Les fleurs, une fois fanées, réclament encore un peu de temps au jardinier, celui dont leurs graines ont besoin pour venir à maturité complète, il pourra alors, avant qu’elles tombent au sol, les recueillir : soit en pinçant le cœur même de la fleur (zinnias), soit en secouant leur loge sur un sac de papier (nigelles, pavots). Etienne et Liébaut donnent encore un conseil : « Les semences doivent être gardées en sachets ou vaisseaux qui ayent la bouche étroite, ou dedans boëttes ou bien calebasses et en lieu sec, car les semences dépérissent grandement à l’humidité ». Le rangement des diverses sortes de graines destinées à l’année suivante reproduit quelque peu, à l’abri de l’hiver, la distribution des plantes dans la conduite d’un jardin, alors mis en repos.
La paix que ressent le jardinier en son royaume est sans doute due à son acceptation de toutes ces parts de temps qu’il peut nommer de planche en planche, sur lesquelles son action personnelle sait avoir une certaine influence, mais limitée puisque la qualité de la terre, l’humeur du ciel et les caractères génétiques de chaque plante ne lui laissent qu’une place modeste. Cette gestion des temps du jardin paraît s’accorder mieux avec la vie humaine que tout autre travail.

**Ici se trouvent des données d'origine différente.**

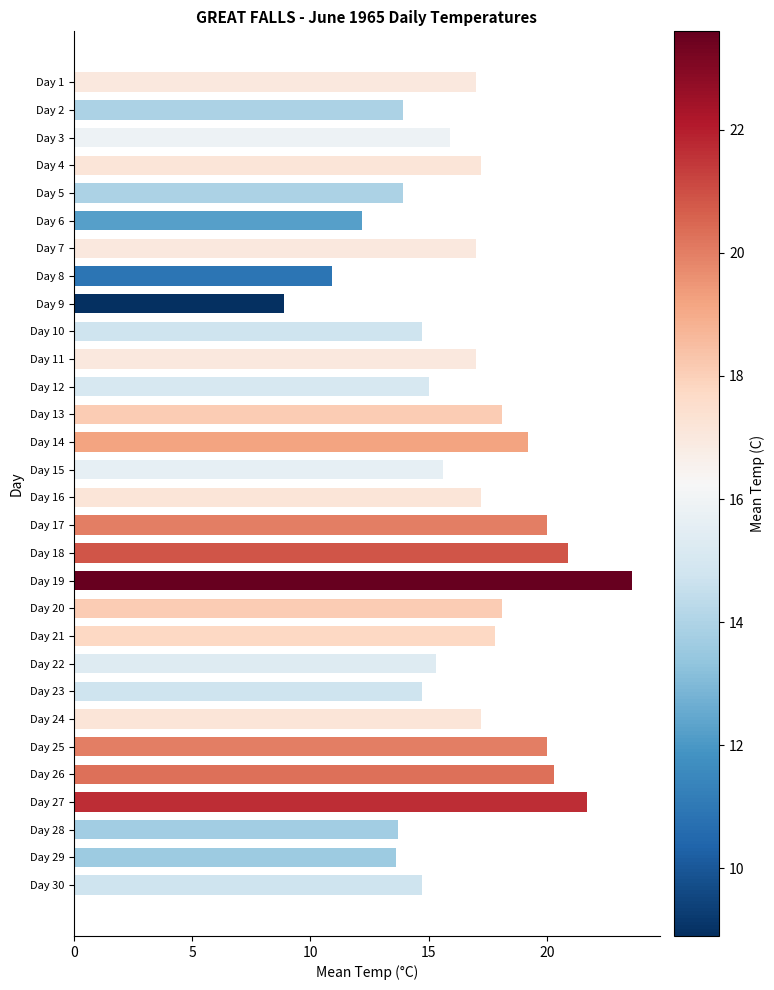

Reading bottom to top, extract all data points from this chart.

14.7	13.6	13.7	21.7	20.3	20.0	17.2	14.7	15.3	17.8	18.1	23.6	20.9	20.0	17.2	15.6	19.2	18.1	15.0	17.0	14.7	8.9	10.9	17.0	12.2	13.9	17.2	15.9	13.9	17.0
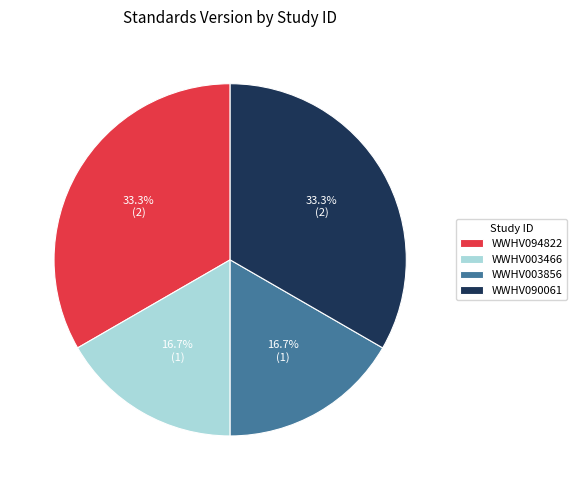

Count the number of slices in the pie.

4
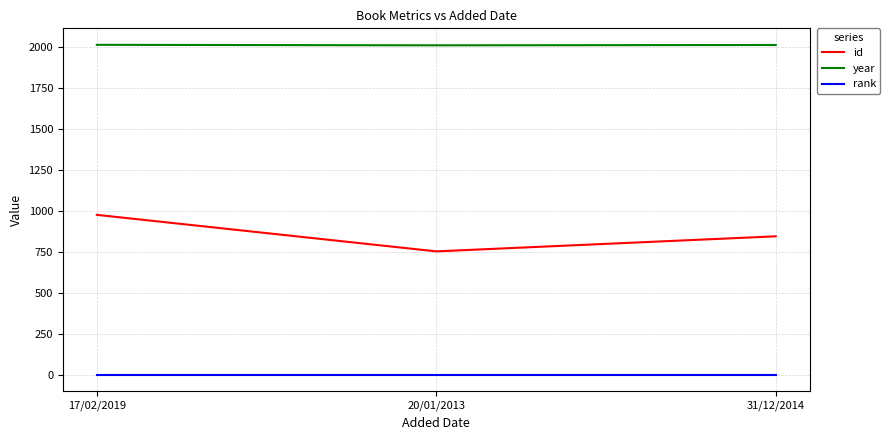

List the series in order of their overall mean, lowest first.

rank, id, year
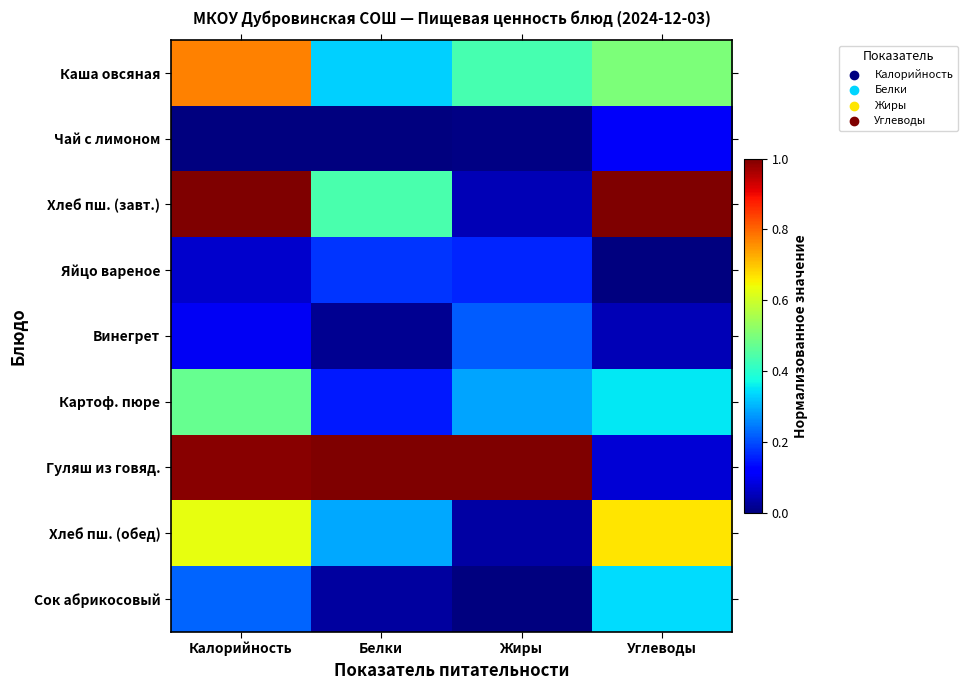

What is the spread (max minus min) of values at Белки?

1.0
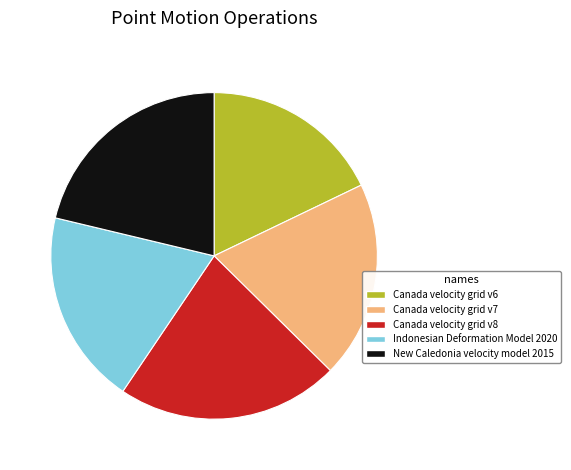

Combined, do Canada velocity grid v8 and Indonesian Deformation Model 2020 account for over 50%?

No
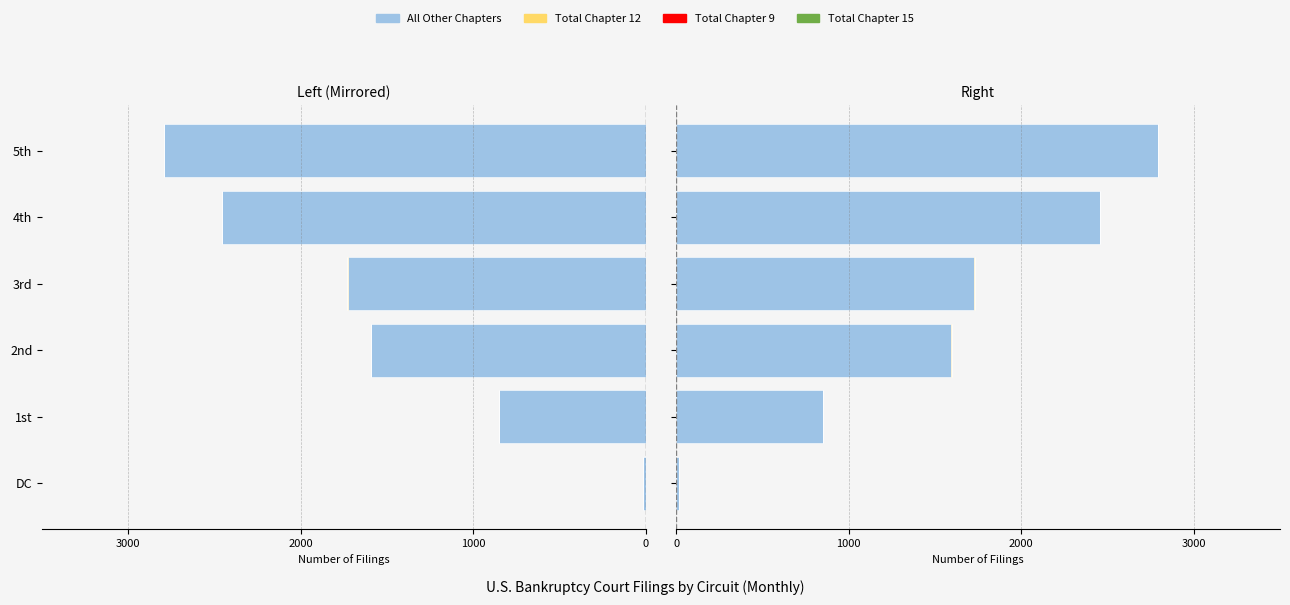

How many groups of bars are there?

6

Texte publié dans Habiter la terre en poète, Association Les Cabanons, 2013 © Jean-Loup Trassard
Le jardin est l’un des thèmes récurrent de l’œuvre de Jean-Loup Trassard : il est présent dans Eschyle en Mayenne comme dans Le Voyageur à l’échelle et d’autres textes, mais il constitue surtout le thème central de La composition du jardin.